Zoe and Bella at Dial Arch

 

Anyhow, Zoe got stuck in traffic so I ordered a black coffee and sat down to write. I opened the USA book and nothing came. I couldn’t even look at it. So I opened a blank document and began writing about the first trip, and before long my heart was pounding hard in my chest as the words positively poured out of me. I must have looked like a lunatic, staring intently at the screen and mouthing words as I wrote dialogue, my face contorting along with the emotions that arose with the words. When the barman came to pick up my coffee mug I was so buzzy I couldn’t speak to him.

“You done with your coffee?” he asked and began to clean up.

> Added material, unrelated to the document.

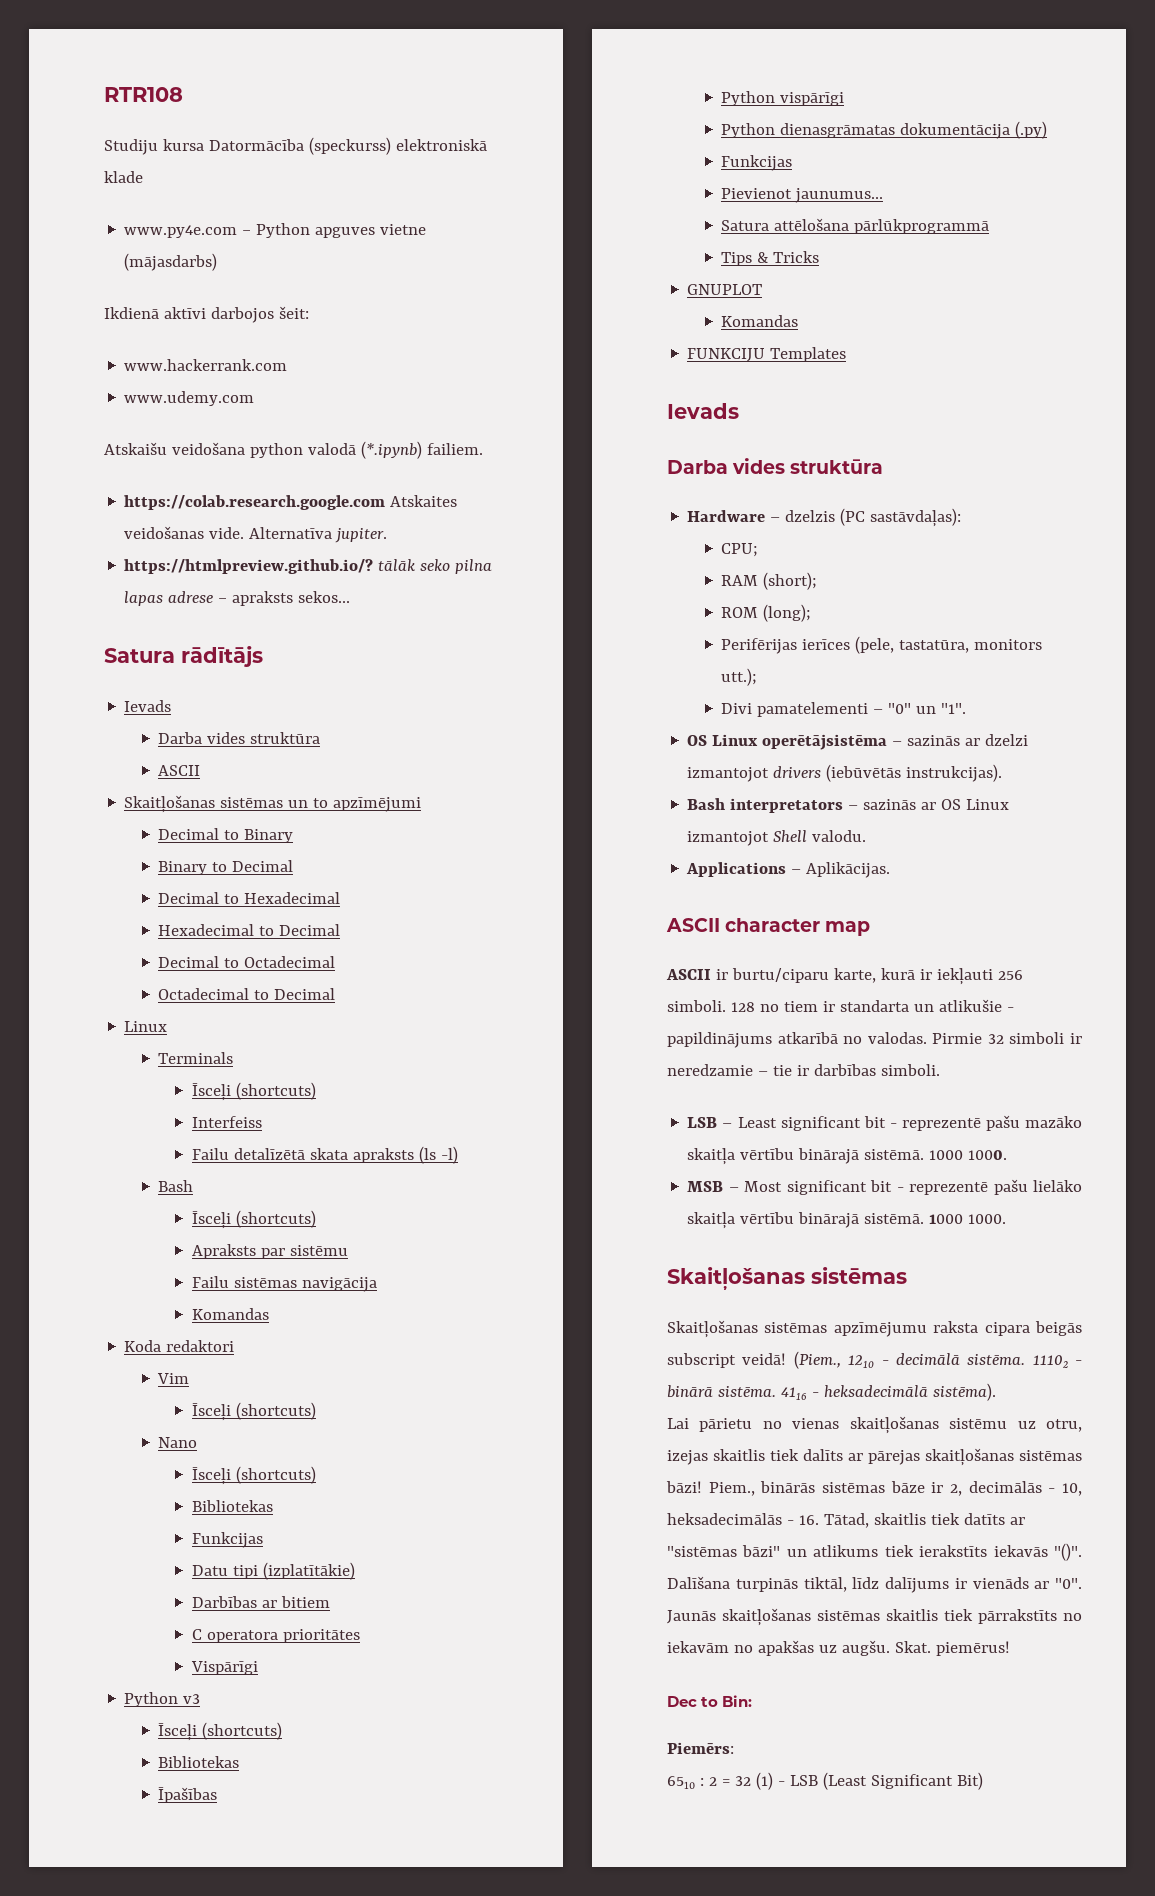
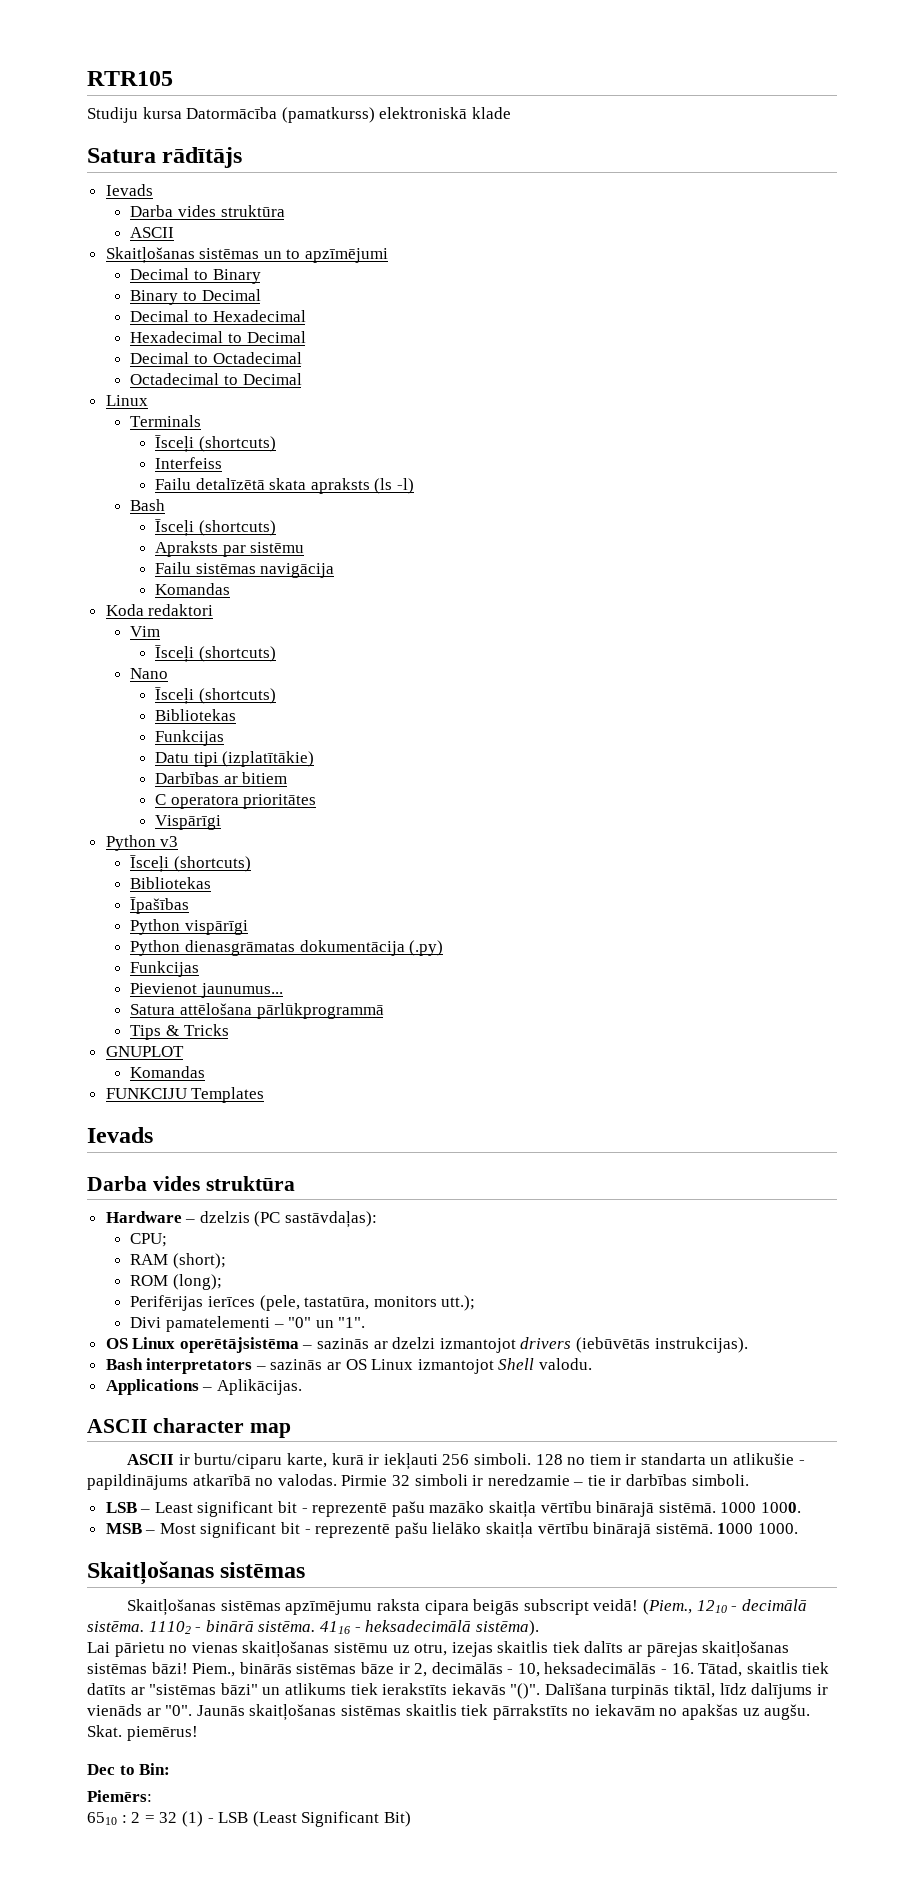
[104,87,183,102] RTR108 -> [87,71,173,86] RTR105
[308,137,391,155] (speckurss) -> [281,107,375,123] (pamatkurss)
[124,223,427,238] [124,253,218,271] [104,306,309,323] [124,359,288,371] [124,391,255,406] [104,441,483,459] [124,495,458,510] [124,526,388,543] [124,559,493,574] [124,591,351,606] // www.py4e.com ‒ Python apguves vietne (mājasdarbs) // Ikdienā aktīvi darbojos šeit: // www.hackerrank.com // www.udemy.com // Atskaišu veidošana python valodā (*.ipynb) failiem. // https://colab.research.google.com Atskaites veidošanas vide. Alternatīva jupiter. // https://htmlpreview.github.io/? tālāk seko pilna lapas adrese ‒ apraksts sekos... -> (511, 113) none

I surprised myself by shouting “Yes please!” and went on to stammer something about how I would order another coffee but will wait for friend because sorry just really into this!

I wrote 2,000 words in the hour it took Zoe to get there, and by the time she arrived I was out of breath and trembling. I’ve been very pleased with certain parts of the USA book, but never has the process of writing felt like that – it has more been like carefully assembling an IKEA corner desk, whereas this was more like a child let loose with oil paints.